Le mur de barbelés qui sépare l'enclave espagnole Ceuta du Maroc.
© AFP PHOTO / JORGE GUERRERO

En pleine offensive diplomatique vers l’Afrique, le Maroc poursuit depuis décembre une politique de régularisation à destination des migrants clandestins. Selon les derniers chiffres officiels, plus de 18 000 demandes ont été déposées. Le Maroc est toutefois à nouveau pointé du doigt pour des reconduites à la frontière : une vingtaine d'associations de défense des migrants s'alarme du sort de plus de 40 personnes refoulées par les forces de l'ordre vers l'Algérie. Un communiqué commun de plus d'une vingtaine d'associations au Maroc, mais aussi de la Ligue algérienne des droits de l'homme, dénonce l'atteinte flagrante aux droits de l'homme des deux pays qui refusent d'admettre ces personnes sur leur territoire. Selon les ONG, deux groupes originaires d'Afrique subsaharienne subsistent depuis plus de 10 jours dans le no man's land séparant le Maroc et l'Algérie.

Quarante-deux personnes se trouveraient actuellement dans le no man's land de 51 km délimité par un mur de barbelés côté marocain, et d'un fossé côté Algérien.
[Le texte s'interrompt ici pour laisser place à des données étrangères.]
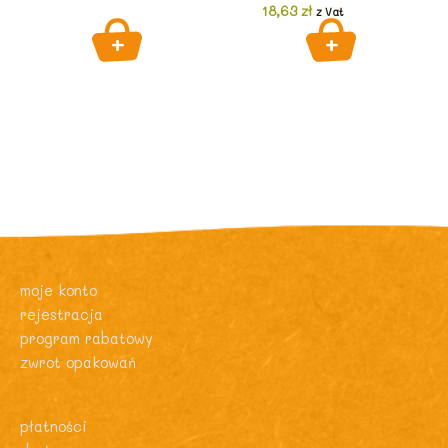
18,63
zł
z Vat
moje konto
rejestracja
program rabatowy
zwrot opakowań
płatności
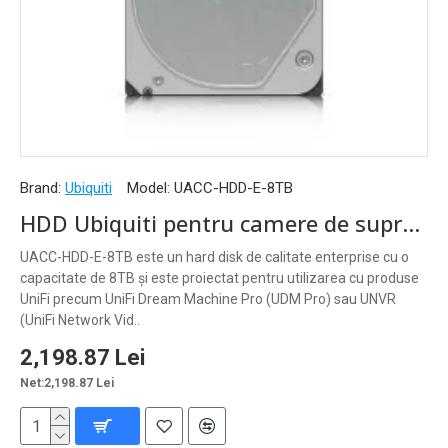
Brand:
Ubiquiti
Model:
UACC-HDD-E-8TB
HDD Ubiquiti pentru camere de supraveghere, 8TB, 3.5", SATA, UniFi - UACC-HDD-E-8TB
UACC-HDD-E-8TB este un hard disk de calitate enterprise cu o
capacitate de 8TB și este proiectat pentru utilizarea cu produse
UniFi precum UniFi Dream Machine Pro (UDM Pro) sau UNVR
(UniFi Network Vid..
2,198.87 Lei
Net:2,198.87 Lei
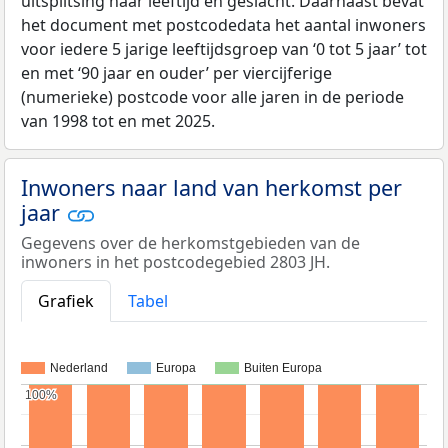
uitsplitsing naar leeftijd en geslacht. Daarnaast bevat
het document met postcodedata het aantal inwoners
voor iedere 5 jarige leeftijdsgroep van ‘0 tot 5 jaar’ tot
en met ‘90 jaar en ouder’ per viercijferige
(numerieke) postcode voor alle jaren in de periode
van 1998 tot en met 2025.
Inwoners naar land van herkomst per
jaar
Gegevens over de herkomstgebieden van de
inwoners in het postcodegebied 2803 JH.
Grafiek
Tabel
Nederland
Europa
Buiten Europa
100%
100%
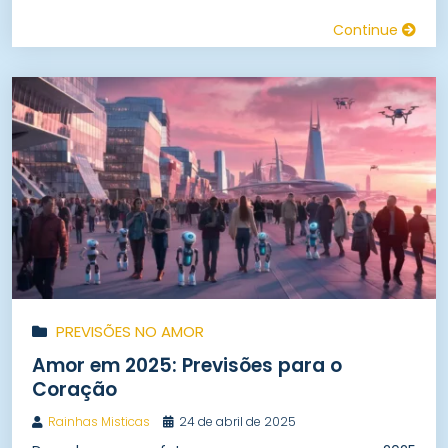
Continue
PREVISÕES NO AMOR
Amor em 2025: Previsões para o
Coração
Rainhas Misticas
24 de abril de 2025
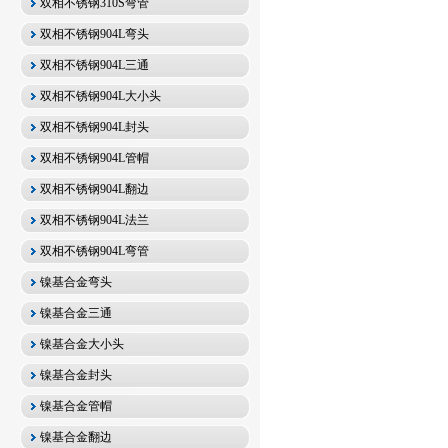
双相不锈钢310S弯管
双相不锈钢904L弯头
双相不锈钢904L三通
双相不锈钢904L大小头
双相不锈钢904L封头
双相不锈钢904L管帽
双相不锈钢904L翻边
双相不锈钢904L法兰
双相不锈钢904L弯管
镍基合金弯头
镍基合金三通
镍基合金大小头
镍基合金封头
镍基合金管帽
镍基合金翻边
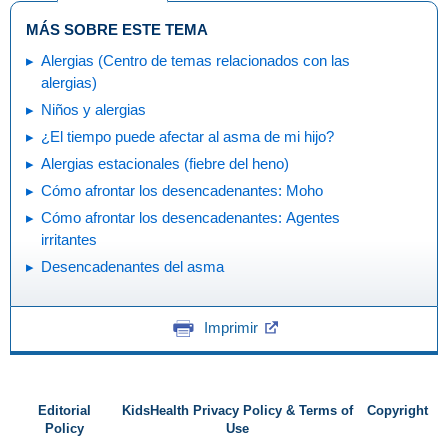
MÁS SOBRE ESTE TEMA
Alergias (Centro de temas relacionados con las
alergias)
Niños y alergias
¿El tiempo puede afectar al asma de mi hijo?
Alergias estacionales (fiebre del heno)
Cómo afrontar los desencadenantes: Moho
Cómo afrontar los desencadenantes: Agentes
irritantes
Desencadenantes del asma
Imprimir
Editorial
KidsHealth Privacy Policy & Terms of
Copyright
Policy
Use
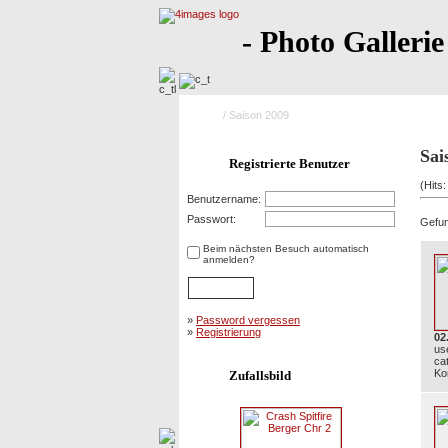
- Photo Gallerie
Home
/ Saison 2009
Sai
Registrierte Benutzer
(Hits
Benutzername:
Passwort:
Gefund
Beim nächsten Besuch automatisch
anmelden?
»
Password vergessen
»
Registrierung
02
us
ca
Ko
Zufallsbild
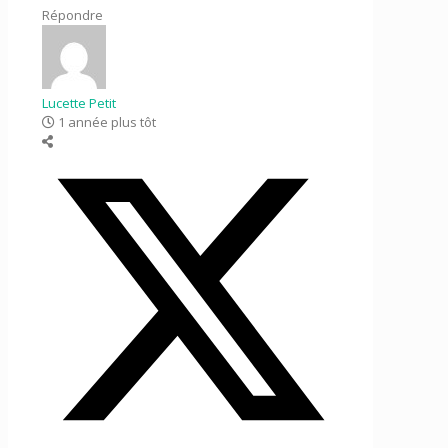
Répondre
Lucette Petit
1 année plus tôt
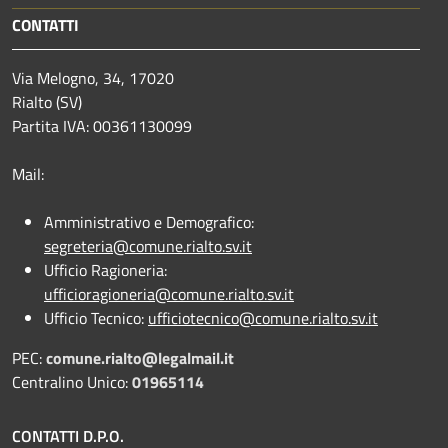
CONTATTI
Via Melogno, 34, 17020
Rialto (SV)
Partita IVA: 00361130099
Mail:
Amministrativo e Demografico:
segreteria@comune.rialto.sv.it
Ufficio Ragioneria:
ufficioragioneria@comune.rialto.sv.it
Ufficio Tecnico:
ufficiotecnico@comune.rialto.sv.it
PEC:
comune.rialto@legalmail.it
Centralino Unico:
01965114
CONTATTI D.P.O.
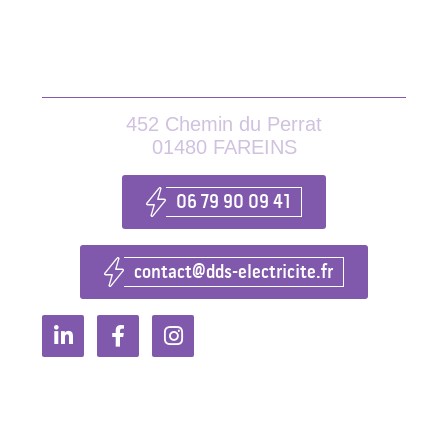
DE SOUSA ÉLECTRICITÉ
452 Chemin du Perrat
01480 FAREINS
06 79 90 09 41
contact@dds-electricite.fr
Nous contacter
Merci de bien vouloir remplir ce formulaire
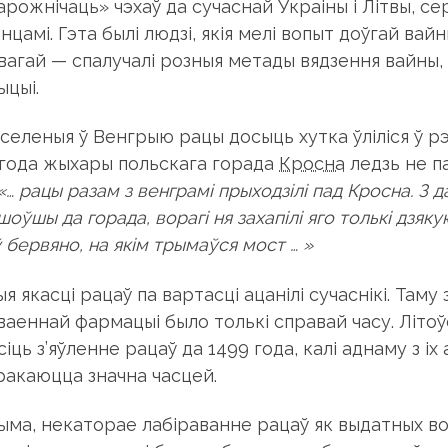
арожнічаць» чэхаў да сучаснай Украіны і Літвы, с
цамі. Гэта былі людзі, якія мелі вопыт доўгай вай
вагай — спалучалі розныя метады вядзення вайны, 
ыцыі.
селеныя ў Венгрыю рацы досыць хутка ўліліся ў рэа
 года жыхары польскага горада
Кросна
ледзь не п
«… рацы разам з венграмі прыходзілі пад Кросна. З 
оўшы да горада, ворагі ня захапілі яго толькі дзяк
 бервяно, на якім трымаўся мост … »
я якасці рацаў па вартасці ацанілі сучаснікі. Таму
ваеннай фармацыі было толькі справай часу. Літоўс
іць з’яўленне рацаў да 1499 года, калі аднаму з іх
ракаюцца значна часцей.
ыма, некаторае лабіраванне рацаў як выдатных во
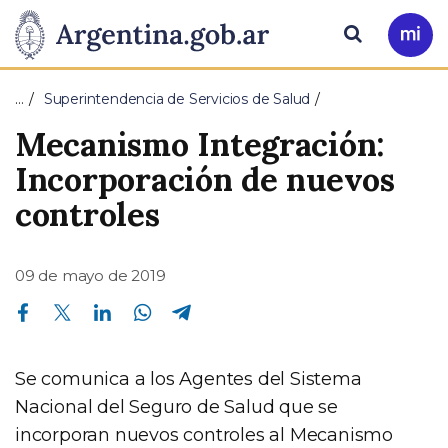
Pasar al contenido principal
Presidencia
Buscar
Ir
a
de
Mi
…
Superintendencia de Servicios de Salud
Arg
la
Mecanismo Integración:
Nación
Incorporación de nuevos
controles
09 de mayo de 2019
Compartir en Facebook
Compartir en Twitter
Compartir en Linkedin
Compartir en Whatsapp
Compartir en Telegram
Se comunica a los Agentes del Sistema
Nacional del Seguro de Salud que se
incorporan nuevos controles al Mecanismo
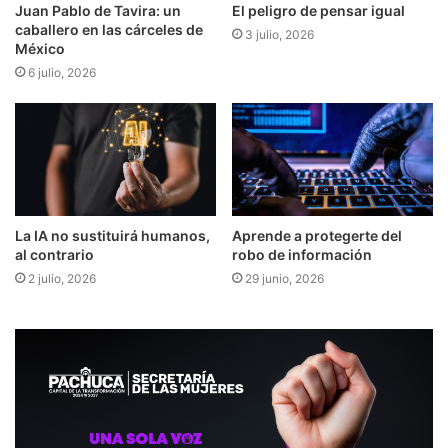
Juan Pablo de Tavira: un
El peligro de pensar igual
caballero en las cárceles de
3 julio, 2026
México
6 julio, 2026
La IA no sustituirá humanos,
Aprende a protegerte del
al contrario
robo de información
2 julio, 2026
29 junio, 2026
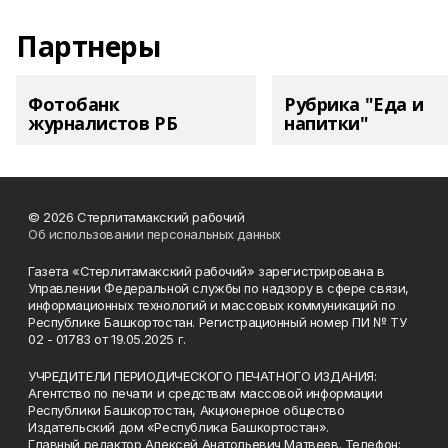
Партнеры
Фотобанк
Рубрика "Еда и
журналистов РБ
напитки"
© 2026 Стерлитамакский рабочий
Об использовании персональных данных
Газета «Стерлитамакский рабочий» зарегистрирована в
Управлении Федеральной службы по надзору в сфере связи,
информационных технологий и массовых коммуникаций по
Республике Башкортостан. Регистрационный номер ПИ № ТУ
02 - 01783 от 19.05.2025 г.
УЧРЕДИТЕЛИ ПЕРИОДИЧЕСКОГО ПЕЧАТНОГО ИЗДАНИЯ:
Агентство по печати и средствам массовой информации
Республики Башкортостан, Акционерное общество
Издательский дом «Республика Башкортостан».
Главный редактор Алексей Анатольевич Матвеев. Телефон:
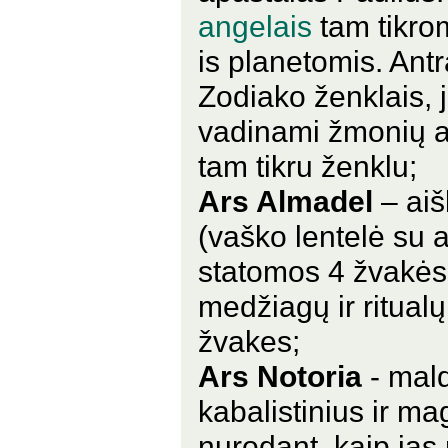
angelais
tam tikrom
is planetomis. Antr
Zodiako ženklais, j
vadinami žmonių a
tam tikru ženklu;
Ars Almadel
– aiš
(vaško lentelė su a
statomos 4 žvakės.
medžiagų ir ritual
žvakes;
Ars Notoria
- mald
kabalistinius ir ma
nurodant, kaip jas 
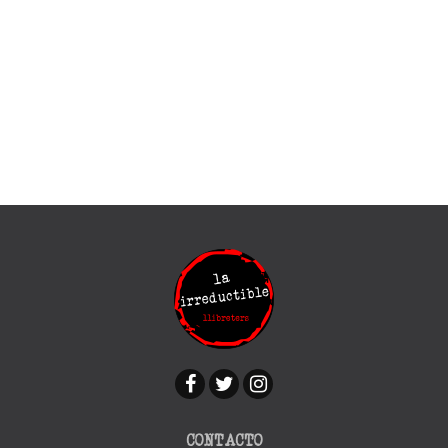
CONTACTO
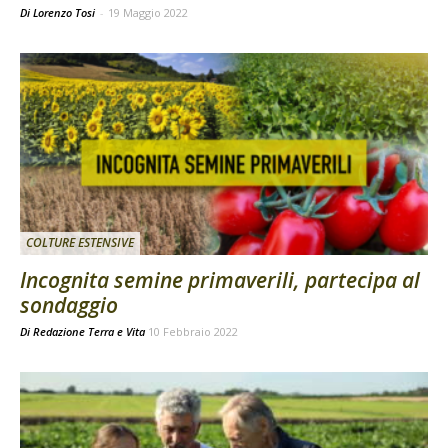
Di Lorenzo Tosi
-
19 Maggio 2022
COLTURE ESTENSIVE
Incognita semine primaverili, partecipa al
sondaggio
Di
Redazione Terra e Vita
10 Febbraio 2022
Selon les informations recueillies par les associations, ces migrants originaires du Cameroun, du Mali, du Sénégal ou encore de Côte d’Ivoire, ont été arrêtés dans la région de Tanger et Nador, puis transportés par bus au petit matin jusqu'au poste frontière de la ville d'Oujda.

Dans l'impossibilité de se procurer de l'eau potable et de la nourriture, ces personnes vivent - selon un responsable associatif contacté par RFI - dans des conditions très difficiles. Au moins trois d'entre eux auraient été gravement blessés lors de violences survenues lors de leur arrestation. Argent et papiers d'identité confisqués, au moins sept personnes ne sont plus en mesure de prouver qu’elles avaient demandé une carte de séjour dans le cadre de la nouvelle vague de régularisation entreprise par le Maroc.

Cela fait plus de 4 ans que le royaume chérifien n’avait plus opéré de refoulements massifs vers la frontière algérienne, en raison de l'adoption en 2013 d'une nouvelle politique migratoire se voulant respectueuse des droits humains.

Pour les associations, ces refoulements interviennent dans un contexte de durcissement des autorités marocaines à l'encontre des migrants. Début mars avait été annoncé le renforcement de la surveillance de la frontière avec l'enclave espagnole toute proche de Melilla, moins deux semaines après que 850 migrants clandestins soient parvenus à rejoindre l'enclave espagnole de Ceuta.